EXERCISE AIM — Only the lines from the top of the records below through the line containing "een dag later" should be printed, exactly and without pictures.

DATASET EXCERPTS —
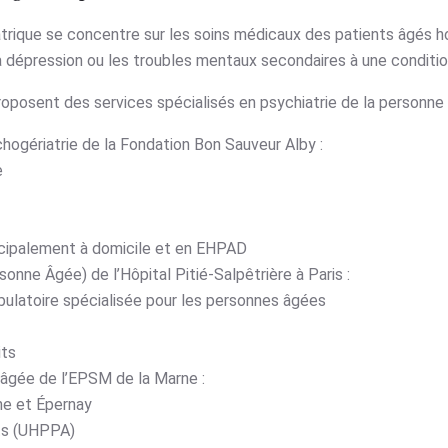
atrique se concentre sur les soins médicaux des patients âgés h
la dépression ou les troubles mentaux secondaires à une conditi
roposent des services spécialisés en psychiatrie de la personn
hogériatrie de la Fondation Bon Sauveur Alby :
e
ncipalement à domicile et en EHPAD
onne Âgée) de l’Hôpital Pitié-Salpêtrière à Paris :
bulatoire spécialisée pour les personnes âgées
its
 âgée de l’EPSM de la Marne :
e et Épernay
its (UHPPA)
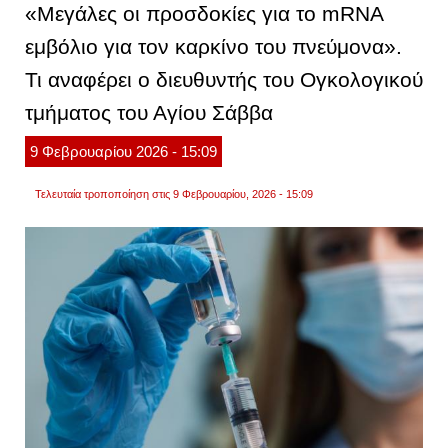
«Μεγάλες οι προσδοκίες για το mRNA
του
καρκί
εμβόλιο για τον καρκίνο του πνεύμονα».
του
πνεύ
Τι αναφέρει ο διευθυντής του Ογκολογικού
ανακο
η
κούβα
τμήματος του Αγίου Σάββα
9
Φεβρουαρίου
2026
- 15:09
Τελευταία τροποποίηση στις 9 Φεβρουαρίου, 2026 - 15:09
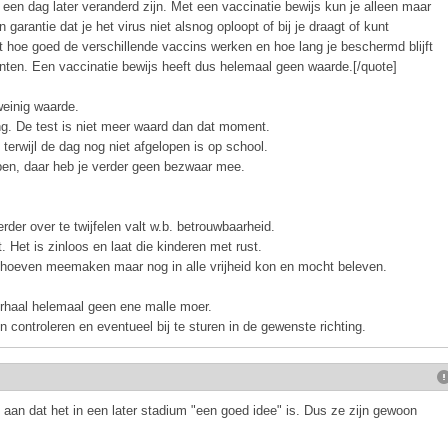
een dag later veranderd zijn. Met een vaccinatie bewijs kun je alleen maar
garantie dat je het virus niet alsnog oploopt of bij je draagt of kunt
hoe goed de verschillende vaccins werken en hoe lang je beschermd blijft
anten. Een vaccinatie bewijs heeft dus helemaal geen waarde.[/quote]
weinig waarde.
ng. De test is niet meer waard dan dat moment.
terwijl de dag nog niet afgelopen is op school.
pen, daar heb je verder geen bezwaar mee.
erder over te twijfelen valt w.b. betrouwbaarheid.
 Het is zinloos en laat die kinderen met rust.
eb hoeven meemaken maar nog in alle vrijheid kon en mocht beleven.
erhaal helemaal geen ene malle moer.
 controleren en eventueel bij te sturen in de gewenste richting.
 aan dat het in een later stadium "een goed idee" is. Dus ze zijn gewoon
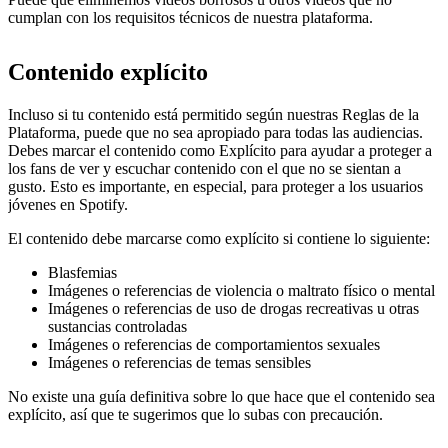
cumplan con los requisitos técnicos de nuestra plataforma.
Contenido explícito
Incluso si tu contenido está permitido según nuestras Reglas de la
Plataforma, puede que no sea apropiado para todas las audiencias.
Debes marcar el contenido como Explícito para ayudar a proteger a
los fans de ver y escuchar contenido con el que no se sientan a
gusto. Esto es importante, en especial, para proteger a los usuarios
jóvenes en Spotify.
El contenido debe marcarse como explícito si contiene lo siguiente:
Blasfemias
Imágenes o referencias de violencia o maltrato físico o mental
Imágenes o referencias de uso de drogas recreativas u otras
sustancias controladas
Imágenes o referencias de comportamientos sexuales
Imágenes o referencias de temas sensibles
No existe una guía definitiva sobre lo que hace que el contenido sea
explícito, así que te sugerimos que lo subas con precaución.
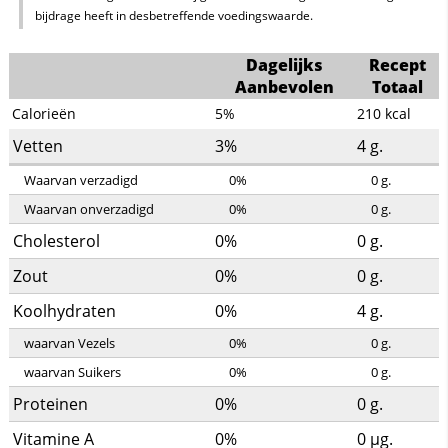
bijdrage heeft in desbetreffende voedingswaarde.
Dagelijks
Recept
Aanbevolen
Totaal
Calorieën
5%
210
kcal
Vetten
3%
4
g.
Waarvan verzadigd
0%
0
g.
Waarvan onverzadigd
0%
0
g.
Cholesterol
0%
0
g.
Zout
0%
0
g.
Koolhydraten
0%
4
g.
waarvan Vezels
0%
0
g.
waarvan Suikers
0%
0
g.
Proteinen
0%
0
g.
Vitamine A
0%
0
µg.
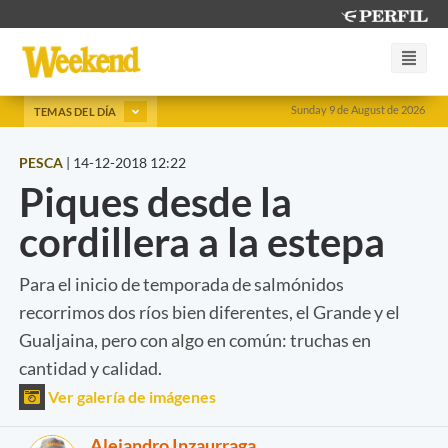
Sunday 9 de August de 2026
TEMAS DEL DÍA
PESCA
|
14-12-2018 12:22
Piques desde la
cordillera a la estepa
Para el inicio de temporada de salmónidos
recorrimos dos ríos bien diferentes, el Grande y el
Gualjaina, pero con algo en común: truchas en
cantidad y calidad.
Ver galería de imágenes
Alejandro Inzaurraga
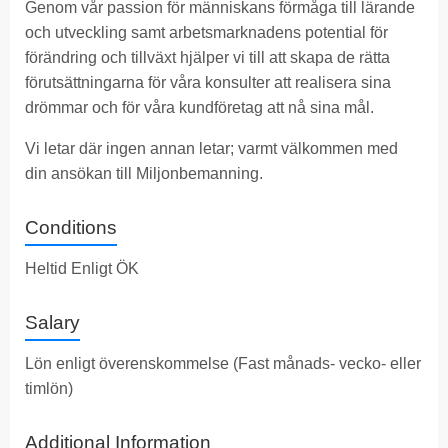
Genom vår passion för människans förmåga till lärande
och utveckling samt arbetsmarknadens potential för
förändring och tillväxt hjälper vi till att skapa de rätta
förutsättningarna för våra konsulter att realisera sina
drömmar och för våra kundföretag att nå sina mål.
Vi letar där ingen annan letar; varmt välkommen med
din ansökan till Miljonbemanning.
Conditions
Heltid Enligt ÖK
Salary
Lön enligt överenskommelse (Fast månads- vecko- eller
timlön)
Additional Information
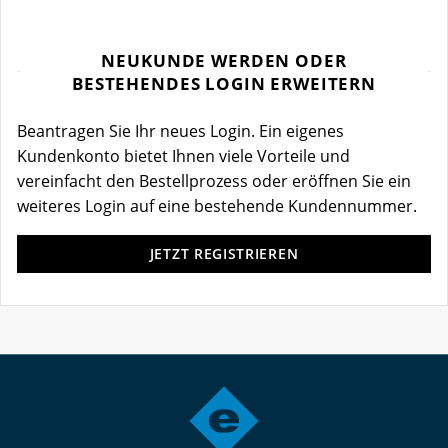
NEUKUNDE WERDEN ODER
BESTEHENDES LOGIN ERWEITERN
Beantragen Sie Ihr neues Login. Ein eigenes
Kundenkonto bietet Ihnen viele Vorteile und
vereinfacht den Bestellprozess oder eröffnen Sie ein
weiteres Login auf eine bestehende Kundennummer.
JETZT REGISTRIEREN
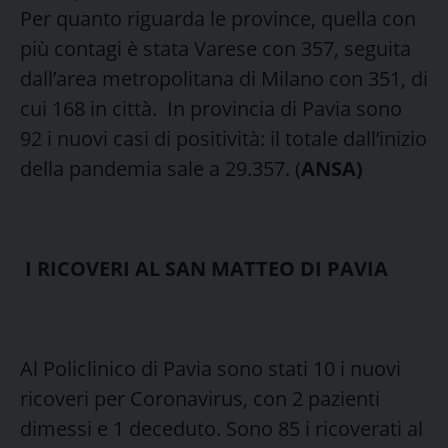
Per quanto riguarda le province, quella con
più contagi è stata Varese con 357, seguita
dall’area metropolitana di Milano con 351, di
cui 168 in città. In provincia di Pavia sono
92 i nuovi casi di positività: il totale dall’inizio
della pandemia sale a 29.357. (
ANSA)
I RICOVERI AL SAN MATTEO DI PAVIA
Al Policlinico di Pavia sono stati 10 i nuovi
ricoveri per Coronavirus, con 2 pazienti
dimessi e 1 deceduto. Sono 85 i ricoverati al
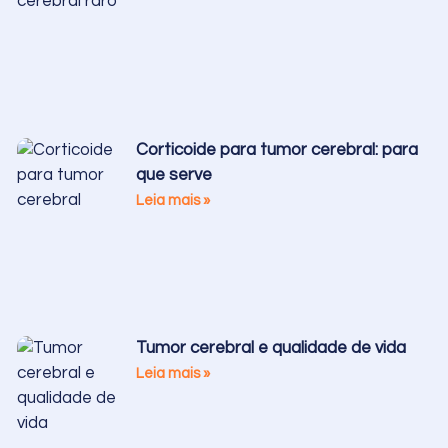
Corticoide para tumor cerebral: para
que serve
Leia mais »
Tumor cerebral e qualidade de vida
Leia mais »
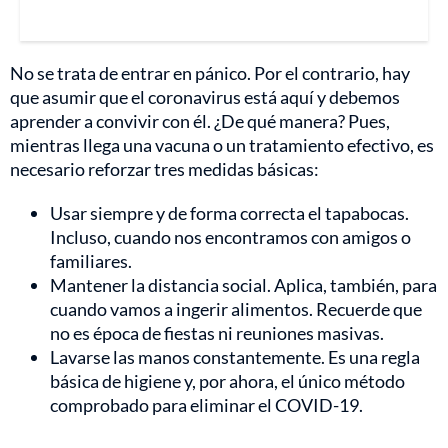
No se trata de entrar en pánico. Por el contrario, hay
que asumir que el coronavirus está aquí y debemos
aprender a convivir con él. ¿De qué manera? Pues,
mientras llega una vacuna o un tratamiento efectivo, es
necesario reforzar tres medidas básicas:
Usar siempre y de forma correcta el tapabocas.
Incluso, cuando nos encontramos con amigos o
familiares.
Mantener la distancia social. Aplica, también, para
cuando vamos a ingerir alimentos. Recuerde que
no es época de fiestas ni reuniones masivas.
Lavarse las manos constantemente. Es una regla
básica de higiene y, por ahora, el único método
comprobado para eliminar el COVID-19.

ANSWER TO THIS EXERCISE —
atrique se concentre sur les soins médicaux des patients âgés h
la dépression ou les troubles mentaux secondaires à une conditi
roposent des services spécialisés en psychiatrie de la personn
hogériatrie de la Fondation Bon Sauveur Alby :
e
ncipalement à domicile et en EHPAD
onne Âgée) de l’Hôpital Pitié-Salpêtrière à Paris :
bulatoire spécialisée pour les personnes âgées
its
 âgée de l’EPSM de la Marne :
e et Épernay
its (UHPPA)
«Μεγάλες οι προσδοκίες για το mRNA
του
καρκί
εμβόλιο για τον καρκίνο του πνεύμονα».
του
πνεύ
Τι αναφέρει ο διευθυντής του Ογκολογικού
ανακο
η
κούβα
τμήματος του Αγίου Σάββα
9
Φεβρουαρίου
2026
- 15:09
Τελευταία τροποποίηση στις 9 Φεβρουαρίου, 2026 - 15:09
een dag later veranderd zijn. Met een vaccinatie bewijs kun je alleen maar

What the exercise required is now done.